Some of the worst damage occurred at Rochester, Syracuse, and Utica. Three people were killed, two of them at the New York State Fairgrounds in Syracuse. Governor George Pataki declared nine counties in that region to be in a state of emergency, which meant that the state would provide financial and other resources to those counties if help was requested.

An 89 mph wind gust was recorded at the Greater Rochester International Airport and a 77 mph gust was recorded at Syracuse Hancock International Airport.
Winds peaked at an estimated 115 mph by radars.

Tens of thousands of trees were blown down. Embedded within this derecho was a supercell thunderstorm, which produced an extensive damage path from the Syracuse area, through the northern suburbs of Albany, and into western Vermont. Lightning with this particular storm was reported by many in its path as extreme, creating twilight conditions in Rochester, and daylight conditions on its rampage down the Mohawk Valley. The constant lightning was striking as many as 10–20 times per second. Damage was estimated at $130 million.

Many in the region were without electricity for over a week.

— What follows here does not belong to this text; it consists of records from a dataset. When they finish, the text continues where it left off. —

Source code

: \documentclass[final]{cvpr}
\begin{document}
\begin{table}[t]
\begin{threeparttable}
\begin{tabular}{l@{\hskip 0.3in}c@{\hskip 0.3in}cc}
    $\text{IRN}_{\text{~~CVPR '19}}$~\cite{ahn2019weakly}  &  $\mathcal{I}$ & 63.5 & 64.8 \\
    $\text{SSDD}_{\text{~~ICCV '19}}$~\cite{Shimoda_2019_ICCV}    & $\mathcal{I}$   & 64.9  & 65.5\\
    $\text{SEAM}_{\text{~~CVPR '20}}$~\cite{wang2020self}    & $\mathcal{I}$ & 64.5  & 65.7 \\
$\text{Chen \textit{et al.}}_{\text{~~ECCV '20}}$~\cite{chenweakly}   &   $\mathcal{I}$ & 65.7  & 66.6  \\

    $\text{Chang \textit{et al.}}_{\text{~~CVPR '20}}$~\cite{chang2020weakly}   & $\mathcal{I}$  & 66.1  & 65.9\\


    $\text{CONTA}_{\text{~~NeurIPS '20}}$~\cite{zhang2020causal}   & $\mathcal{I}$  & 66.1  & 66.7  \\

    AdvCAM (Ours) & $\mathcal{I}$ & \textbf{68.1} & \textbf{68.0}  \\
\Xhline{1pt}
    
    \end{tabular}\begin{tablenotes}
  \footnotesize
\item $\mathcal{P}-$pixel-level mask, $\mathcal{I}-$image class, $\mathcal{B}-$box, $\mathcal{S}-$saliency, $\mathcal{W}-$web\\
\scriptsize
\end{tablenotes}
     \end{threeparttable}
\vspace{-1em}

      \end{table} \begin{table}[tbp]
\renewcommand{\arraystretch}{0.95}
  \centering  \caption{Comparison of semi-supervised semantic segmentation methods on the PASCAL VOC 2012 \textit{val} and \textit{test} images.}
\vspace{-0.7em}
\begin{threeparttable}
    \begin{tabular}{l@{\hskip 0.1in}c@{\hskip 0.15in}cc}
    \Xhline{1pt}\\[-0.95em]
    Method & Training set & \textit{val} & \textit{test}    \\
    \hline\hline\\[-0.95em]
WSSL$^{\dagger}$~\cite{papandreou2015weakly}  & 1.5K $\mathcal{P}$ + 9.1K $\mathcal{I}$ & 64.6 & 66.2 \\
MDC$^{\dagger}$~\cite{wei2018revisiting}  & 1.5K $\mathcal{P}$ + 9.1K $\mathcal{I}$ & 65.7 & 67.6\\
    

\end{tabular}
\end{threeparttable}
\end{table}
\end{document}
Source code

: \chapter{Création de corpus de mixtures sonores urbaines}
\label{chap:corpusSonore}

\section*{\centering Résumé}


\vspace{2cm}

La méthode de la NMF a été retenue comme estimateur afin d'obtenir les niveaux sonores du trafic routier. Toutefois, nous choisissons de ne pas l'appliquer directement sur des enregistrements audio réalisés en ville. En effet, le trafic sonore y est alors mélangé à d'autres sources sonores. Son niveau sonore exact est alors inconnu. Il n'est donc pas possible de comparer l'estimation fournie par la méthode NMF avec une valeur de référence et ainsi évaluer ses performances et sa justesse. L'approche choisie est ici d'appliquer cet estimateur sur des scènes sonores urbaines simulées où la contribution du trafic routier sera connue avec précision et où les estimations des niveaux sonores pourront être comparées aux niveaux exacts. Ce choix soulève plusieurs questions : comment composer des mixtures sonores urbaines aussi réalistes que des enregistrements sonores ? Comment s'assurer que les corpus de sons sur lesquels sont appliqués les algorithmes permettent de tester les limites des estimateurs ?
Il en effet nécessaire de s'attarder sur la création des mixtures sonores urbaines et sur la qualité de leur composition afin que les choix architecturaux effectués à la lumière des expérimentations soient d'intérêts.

Many people had to go to temporary shelters because of damage to their homes. The St. Lucy Catholic church on the west side of Syracuse had one of their steeples ripped off the building.

==New York City Labor Day derecho==

Radar loop of the derecho through PA, NY, NJ and CT.

As the Syracuse Derecho moved into New England, a new derecho started developing in southeastern Michigan at around 4 A.M. EDT and followed a track just to the south of the first one. The derecho raced through northeastern Ohio and Pennsylvania, New Jersey and ended up in New York in the mid-afternoon hours.

=== Impacts ===
Four people were killed and 62 were injured, mainly in the New Jersey and the New York City area, but damage also extended east to Long Island and Southwestern Connecticut. Damage was particularly heavy in Union County, where the towns of Plainfield, Cranford, Clark and Rahway declared a state of emergency, imposed overnight curfews and postponed the opening day of school. Four small tornadoes were spawned by this storm, including an F2 tornado in Lynbrook, New York, that caused 6 injuries and $1 million in damage.

Officials said that some 19,500 customers in the city and Westchester County were without power, roughly 71,500 on Long Island, 77,000 in New Jersey, and 10,000 in southern Connecticut. Thousands of trees were blown down and about 100 boats were overturned. A six-person air-sea rescue team from the Police Department's Aviation Unit, based at Floyd Bennett Field in Brooklyn had to respond to numerous emergency calls.